Mom let me tumble out everything every frantic, ugly thought.
–
“What if I mess it up? What if I’m not strong enough? What if people look at me and think I ruined my life? What if the baby grows up and feels unwanted because I wasn’t enough?”
The sobs broke before I could hold them back. And then her arms were around me, steady, grounding, the way they had been when nightmares used to send me running into her room as a child.
“Elara Quinn,” she murmured against my hair, “you are stronger than you believe. This child will never be unwanted. Not while I live. Not while this pack stands. You will not face this alone.”
The dam burst, and I cried harder. My chest shook with it, every ounce of fear spilling out.
–
When the storm eased, she stroked my hair, her tone shifting softer, but deliberate. “Do you want to find the father?”
”
The question cut straight to my heart. My head jerked up, eyes wide. “Mom
Her gaze was unwavering, healer-steady but mother-fierce. “I need to know what you want. If you hope for him to be part of this, we will find him. If you would rather raise this child without him, we will stand with you. But this choice must come from you.”

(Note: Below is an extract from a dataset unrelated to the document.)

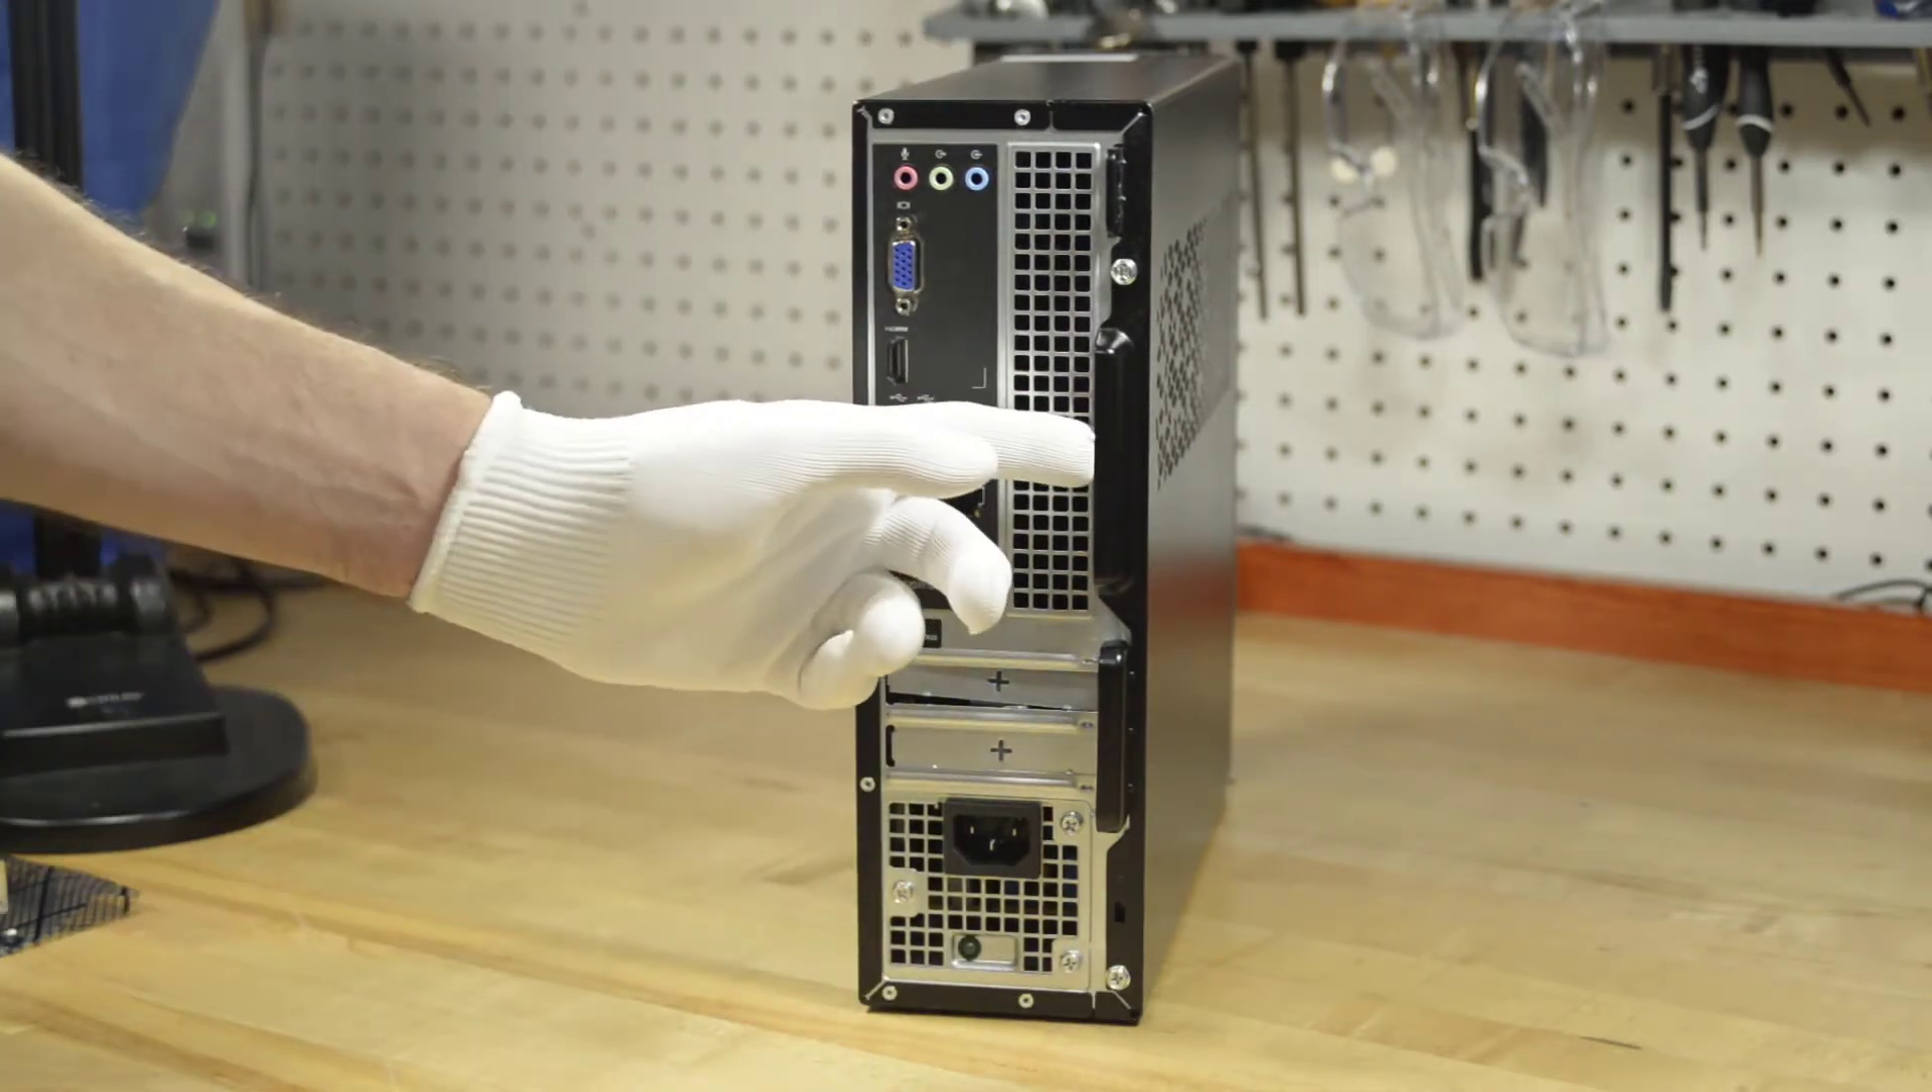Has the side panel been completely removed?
No.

The room pressed in, heavy with the weight of it.
His face flashed through me sharp jaw, rough hands, a mouth that kissed like fire. His voice when he said my name. The way the wolf in me had gone still, like it finally recognized home.
And the way he was gone when morning came.
“I…” My voice broke. “I don’t know if I can find him. And what if I did – what if he doesn’t want me? What if he doesn’t want the baby? What if I tell him and it ruins everything?”
Mom’s hand cupped my cheek, her thumb brushing away the tear I didn’t know had fallen. “Then he does not deserve you. Or this child. But if he is worthy, you may one day want him to know. For now, you decide only this: will you keep the child?”
I stared down at my trembling hands, then at the place where my palm pressed unconsciously against my stomach.
“Yes,” I whispered, more fragile than I meant. “Yes, I’ll keep them. I have to. They’re mine.”
Her lips touched my forehead, sealing the vow like a blessing. “Then we will walk this road together.”
And for the first time all day, my fear didn’t feel like drowning. It still pressed heavy, but Mom’s words, her strength, wrapped around me like armor.
You are not alone. Not while I live. Not while this pack stands.
I clung to it like lifeline.
The packhouse settled into its nightly rhythm-footsteps fading, doors closing, voices softening to murmurs. But my mind didn’t follow. It spun, restless, caught between my mother’s steady hands and the reality now anchored inside
The room was dim except for the lantern by my bed. Shadows crawled across the walls, stretching long and sharp, like the future itself – uncertain, too big to hold.
I lay back on the covers, one arm across my stomach. It wasn’t visible yet, not really. Just a secret. Just a whisper of life, too fragile to name. But I felt it, deep in my bones, like the tiniest ember catching flame.
Mine.
The word echoed with both pride and terror.
What did I know about being a mother? I could barely keep my plants alive at college. I had no partner. No father for this child. Just me, my family, and the gaping silence where he should have been.
Him.
The Paris stranger with the storm-gray eyes and the voice that wrapped around me like velvet and steel. The man who held me as if I was both fragile glass and wildfire. The one who kissed me like he’d been waiting centuries.
My chest clenched. I didn’t even know his last name.